- The Washington Times - Tuesday, June 20, 2006

For the past three seasons, Tom Glavine’s decision to sign with the New York Mets not only looked like a poor one but one that would keep him from winning 300 games, maybe even keep him out of the Hall of Fame.

This season, Glavine became the first pitcher to 10 wins, giving him 285 in his career. He won’t reach 300 this year, but it looks like a sure thing next year.

This raises a few points:

1. Glavine will be just the third 300-game winner to spend his entire career in a five-man rotation.

The others are Roger Clemens and Greg Maddux.

Steve Carlton, Nolan Ryan, Don Sutton, Phil Niekro, Gaylord Perry and Tom Seaver ended their careers as part of five-man rotations, but spent most of it in a four-man.

Of these pitchers, Sutton probably spent the most time in a five-man rotation, because the Dodgers were the first team to change to a five-man.

By the way, that generation of pitchers, the ones who spent most of their careers in the 1970s, also includes Tommy John (288 wins), Bert Blyleven (287), Fergie Jenkins (284) and Jim Palmer (268).

2. Since pitchers’ workloads gradually changed in the late 1970s and early 1980s — from almost 40 starts a season to about 32 — maybe their defining milestone should too.

Maybe 250 wins is the new 300.

If that’s the case, then Glavine already is a Hall of Famer.

Glavine has won 20 games in a season five times, which is hard to do in this era. He has won 15-plus in four more seasons.

Using Bill James’ win shares statistic — a catch-all statistic used to evaluate a player’s season with one number — Glavine was among the top five starting pitchers in the league in seven seasons and just outside the top five in two more.
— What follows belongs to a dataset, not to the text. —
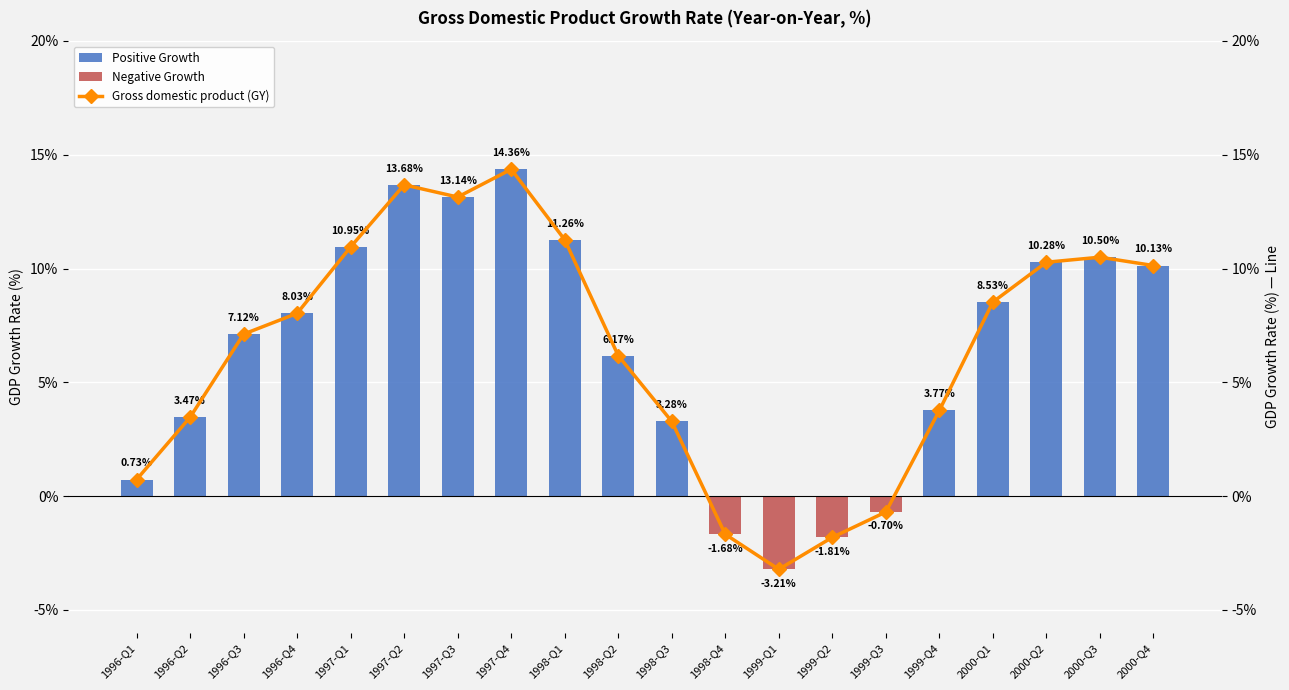

Is the value of Gross domestic product (GY) at 1999-Q3 greater than the value of Positive Growth at 1997-Q4?

No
3. Glavine has been overshadowed.

He’s not a sexy pitcher. He doesn’t overpower hitters. He nibbles, works the corners. He’s sneaking up on 300 wins.
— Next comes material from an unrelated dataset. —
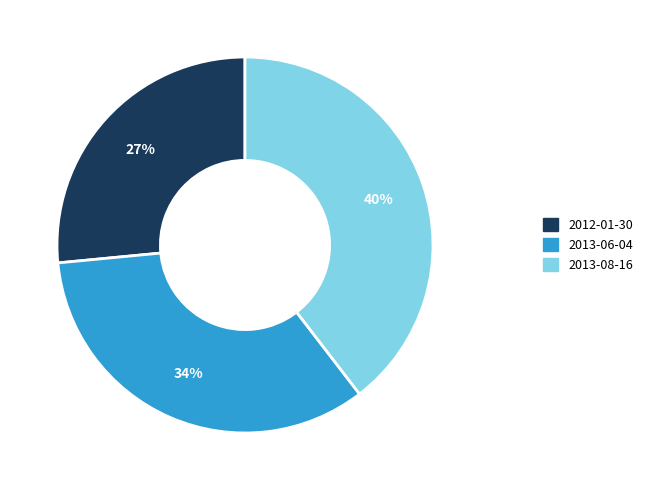

Which slice is the largest?

2013-08-16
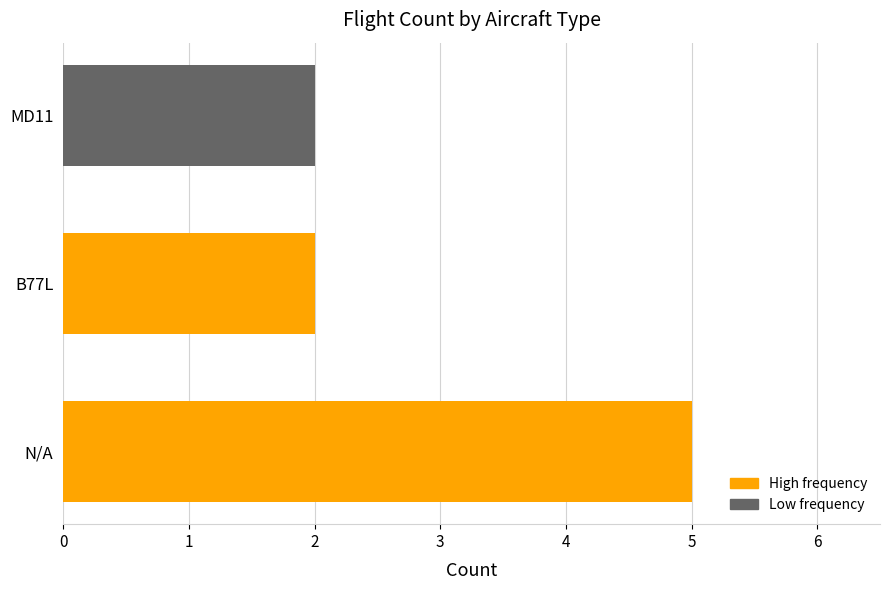

What is the label of the 1st bar from the right?

N/A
Clemens, Maddux, Pedro Martinez and Randy Johnson are all better pitchers. But that doesn’t mean Glavine isn’t a Hall of Famer.

Forget about the era. Glavine was overshadowed on his own team.

With the Atlanta Braves from 1987 to 2002, Glavine pitched in the same rotation with Maddux, John Smoltz — another probable Hall of Famer with 181 wins, 154 saves and postseason success — Steve Avery, Denny Neagle and Kevin Millwood.

The Braves’ rotation from 1993 to 1999 was probably the best of all time.

Glavine deserve some credit for that — and a plaque in Cooperstown.